* [How to complete this task]: According to the epoxy adhesive abstract below, why is the curing system blended with VTS recommended for practical use as an adhesive? Answer in one to three sentences.

* [Text segment]:

::::

Effect of the Presence of a Silane Coupling Agent on Reaction Kinetics of Cationic Thermopolymerization of Epoxy Resin Adhesive

Abstract

The effect of the presence of a silane coupling agent containing different functional groups on the reaction kinetics and physical properties of epoxy resin generated via cationic thermopolymerization was investigated. The kinetics of cationic polymerization of epoxy resin was studied using a nonisothermal DSC method. The polymerization is propagated by activated chain end (ACE) and activated monomer (AM) processes. With an increase in silane content, the ACE apparent activation energy first decreased and then increased, while the AM apparent activation energy increased. Moreover, the shear strength, coefficient of linear thermal expansion, gelation time, environmental testing of damp heat, and steady state with varied contents of silane coupling agents were evaluated. The results indicated that the presence of a silane coupling agent has more adhesion and lower water absorption than pure EP. The coefficient of linear thermal expansion and gelation time increased with the increase in silane content, while the water absorption decreased with the increase in silane content. Comparing the overall performance of three silane coupling agents used in the research, the curing system obtained by blending with vinyltrimethoxysliane (VTS) is a much better option for practical application as an adhesive.

::::

* [Given information]:
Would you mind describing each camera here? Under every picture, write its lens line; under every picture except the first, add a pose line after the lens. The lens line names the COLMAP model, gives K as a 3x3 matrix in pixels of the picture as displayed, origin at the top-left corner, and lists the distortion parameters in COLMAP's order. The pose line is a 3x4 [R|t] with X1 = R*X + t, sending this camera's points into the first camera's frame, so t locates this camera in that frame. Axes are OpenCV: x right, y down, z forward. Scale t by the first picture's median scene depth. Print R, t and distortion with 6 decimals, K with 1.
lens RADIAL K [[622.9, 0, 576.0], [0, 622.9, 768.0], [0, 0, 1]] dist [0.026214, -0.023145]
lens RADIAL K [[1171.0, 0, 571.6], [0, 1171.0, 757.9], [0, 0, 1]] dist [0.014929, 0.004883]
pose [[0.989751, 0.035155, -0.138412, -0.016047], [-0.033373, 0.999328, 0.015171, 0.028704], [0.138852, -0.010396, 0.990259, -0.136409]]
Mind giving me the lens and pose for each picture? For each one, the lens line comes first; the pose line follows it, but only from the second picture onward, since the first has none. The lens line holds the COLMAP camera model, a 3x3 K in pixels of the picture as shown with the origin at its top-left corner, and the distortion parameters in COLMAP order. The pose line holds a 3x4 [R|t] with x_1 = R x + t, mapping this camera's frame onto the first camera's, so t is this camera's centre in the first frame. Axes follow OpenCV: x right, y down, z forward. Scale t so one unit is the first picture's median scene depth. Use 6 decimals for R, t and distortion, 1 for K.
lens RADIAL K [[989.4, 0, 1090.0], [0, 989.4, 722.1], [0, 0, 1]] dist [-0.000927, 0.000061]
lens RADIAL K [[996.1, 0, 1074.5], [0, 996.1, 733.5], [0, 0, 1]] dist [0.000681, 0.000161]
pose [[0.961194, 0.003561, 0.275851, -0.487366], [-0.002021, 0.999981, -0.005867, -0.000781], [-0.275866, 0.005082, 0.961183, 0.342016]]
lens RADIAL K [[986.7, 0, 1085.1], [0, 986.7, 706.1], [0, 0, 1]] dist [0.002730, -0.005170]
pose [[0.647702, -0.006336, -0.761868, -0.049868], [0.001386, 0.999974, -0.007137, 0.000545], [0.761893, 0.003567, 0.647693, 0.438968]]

::::

* [Solution for this problem]: It is recommended because the study compared the overall performance of the three silane coupling agents it used. The system blended with VTS came out as the much better option for practical use as an adhesive.